On peut donc faire dire aux chiffres ce qu'on veut, tout en comparant des choux et des carottes.

Par exemple, si parmi les usagers du train, on regarde la part de ceux qui ont pris le TGV dans l'année, on en aura 80% (donc le TGV n'est pas minoritaire).

Si on regarde les kilomètres parcourus en trains, le trafic ferroviaire donc, on constate que 55% de ce trafic se fait dans les TGV, très loin devant les TER.

Et si on regarde en région PACA, et sans même pondérer par les kilométres, c'est quasiment la moitié du trafic qui est du trafic national ou international, donc susceptible d'être intéressés par
les gains de temps d'une ligne TGV. Sans oublier que d'actuels usagers du TER sur les liaisons intervilles Marseille Nice gagneraient aussi à une ligne TGV.
Et tous les autres gagneraient à une ligne littorale libérée des TGV pour intensifier les cadencements des TER périurbains et de maillage régional entre Marseille et Nice.

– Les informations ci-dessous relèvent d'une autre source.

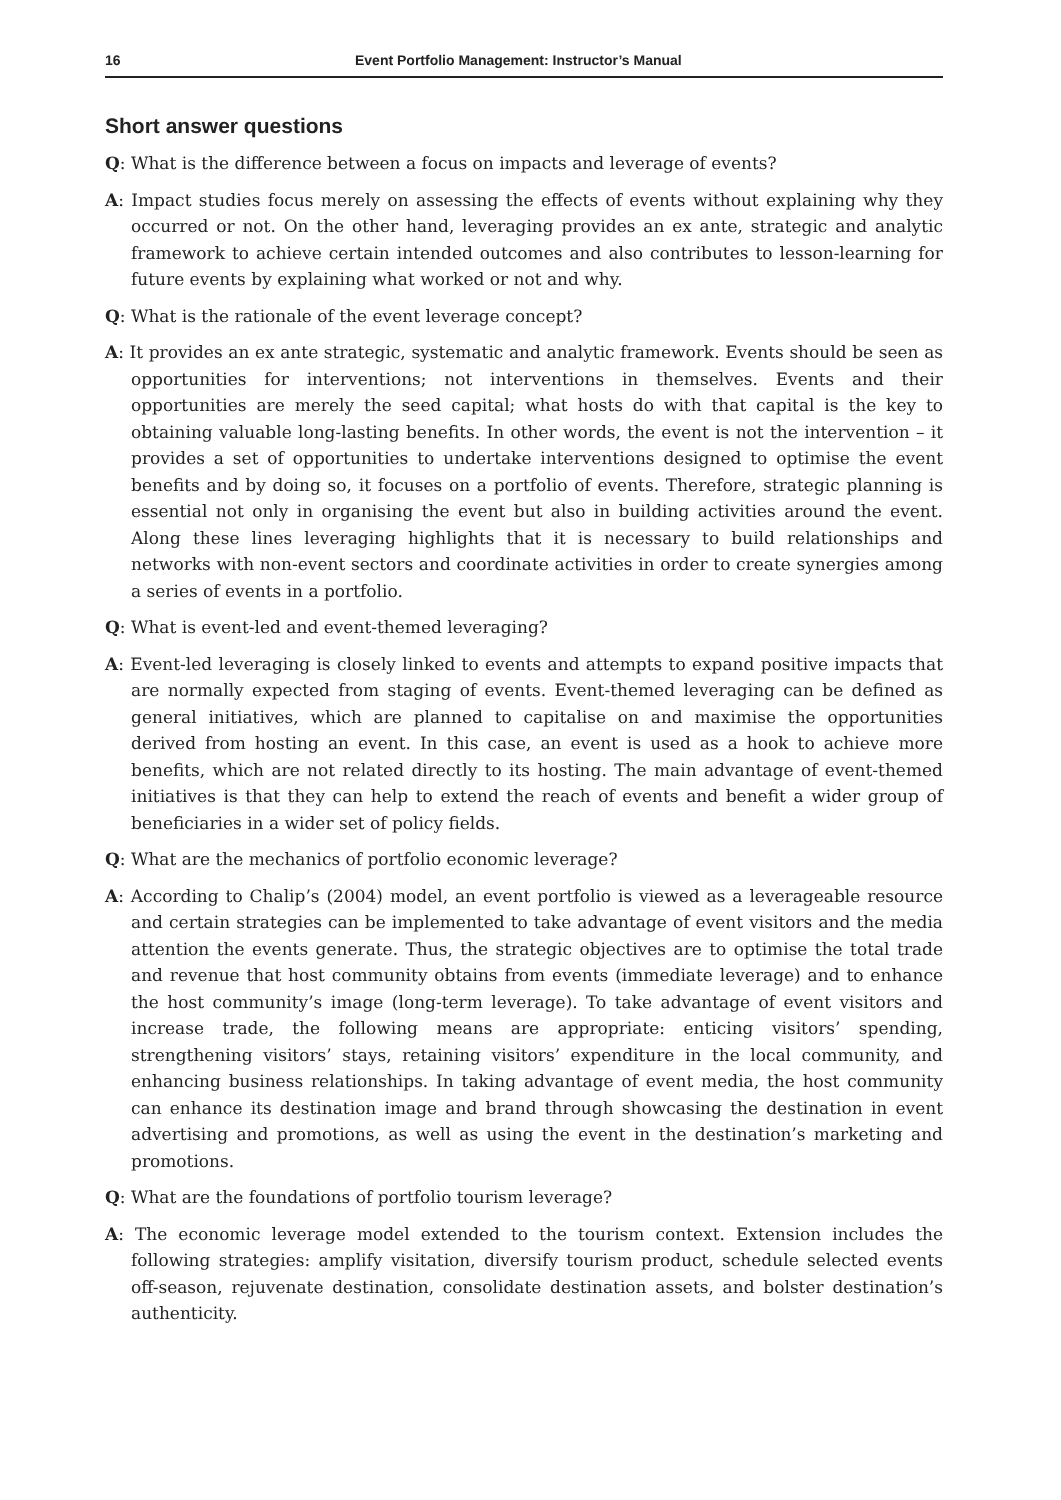16 Event Portfolio Management: Instructor’s Manual
Short answer questions
Q: What is the difference between a focus on impacts and leverage of events?
A: Impact studies focus merely on assessing the effects of events without explaining why they occurred or not. On the other hand, leveraging provides an ex ante, strategic and analytic framework to achieve certain intended outcomes and also contributes to lesson-learning for future events by explaining what worked or not and why.
Q: What is the rationale of the event leverage concept?
A: It provides an ex ante strategic, systematic and analytic framework. Events should be seen as opportunities for interventions; not interventions in themselves. Events and their opportunities are merely the seed capital; what hosts do with that capital is the key to obtaining valuable long-lasting benefits. In other words, the event is not the intervention – it provides a set of opportunities to undertake interventions designed to optimise the event benefits and by doing so, it focuses on a portfolio of events. Therefore, strategic planning is essential not only in organising the event but also in building activities around the event. Along these lines leveraging highlights that it is necessary to build relationships and networks with non-event sectors and coordinate activities in order to create synergies among a series of events in a portfolio.
Q: What is event-led and event-themed leveraging?
A: Event-led leveraging is closely linked to events and attempts to expand positive impacts that are normally expected from staging of events. Event-themed leveraging can be defined as general initiatives, which are planned to capitalise on and maximise the opportunities derived from hosting an event. In this case, an event is used as a hook to achieve more benefits, which are not related directly to its hosting. The main advantage of event-themed initiatives is that they can help to extend the reach of events and benefit a wider group of beneficiaries in a wider set of policy fields.
Q: What are the mechanics of portfolio economic leverage?
A: According to Chalip’s (2004) model, an event portfolio is viewed as a leverageable resource and certain strategies can be implemented to take advantage of event visitors and the media attention the events generate. Thus, the strategic objectives are to optimise the total trade and revenue that host community obtains from events (immediate leverage) and to enhance the host community’s image (long-term leverage). To take advantage of event visitors and increase trade, the following means are appropriate: enticing visitors’ spending, strengthening visitors’ stays, retaining visitors’ expenditure in the local community, and enhancing business relationships. In taking advantage of event media, the host community can enhance its destination image and brand through showcasing the destination in event advertising and promotions, as well as using the event in the destination’s marketing and promotions.
Q: What are the foundations of portfolio tourism leverage?
A: The economic leverage model extended to the tourism context. Extension includes the following strategies: amplify visitation, diversify tourism product, schedule selected events off-season, rejuvenate destination, consolidate destination assets, and bolster destination’s authenticity.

Par contre, merci de rappeler que ce qui est responsable de l'état déplorable du réseau classique en France, c'est que "la France est l’un des pays où le taux de subventions publiques pour le
réseau ferroviaire est le plus faible, avec 32% en 2013. (...) les dotations annuelles de l’Etat à RFF pour le réseau existant sont passées entre 2004 et 2014 de 2,8 Md€ à 1,9 Md€".
Ca n'est donc pas le développement du réseau LGV, qui s'est de toute façon en grande partie auto-financé : 12 Milliards d'euros auto-financé et 5Milliards d'euros de crédits publics. Donc sur 35
ans de construction du réseau LGV, c'est tout au plus 2 à 3 années de crédit public du réseau classique.
Et si le réseau classique n'avait que "3 ans de retard", ça serait finalement formidable.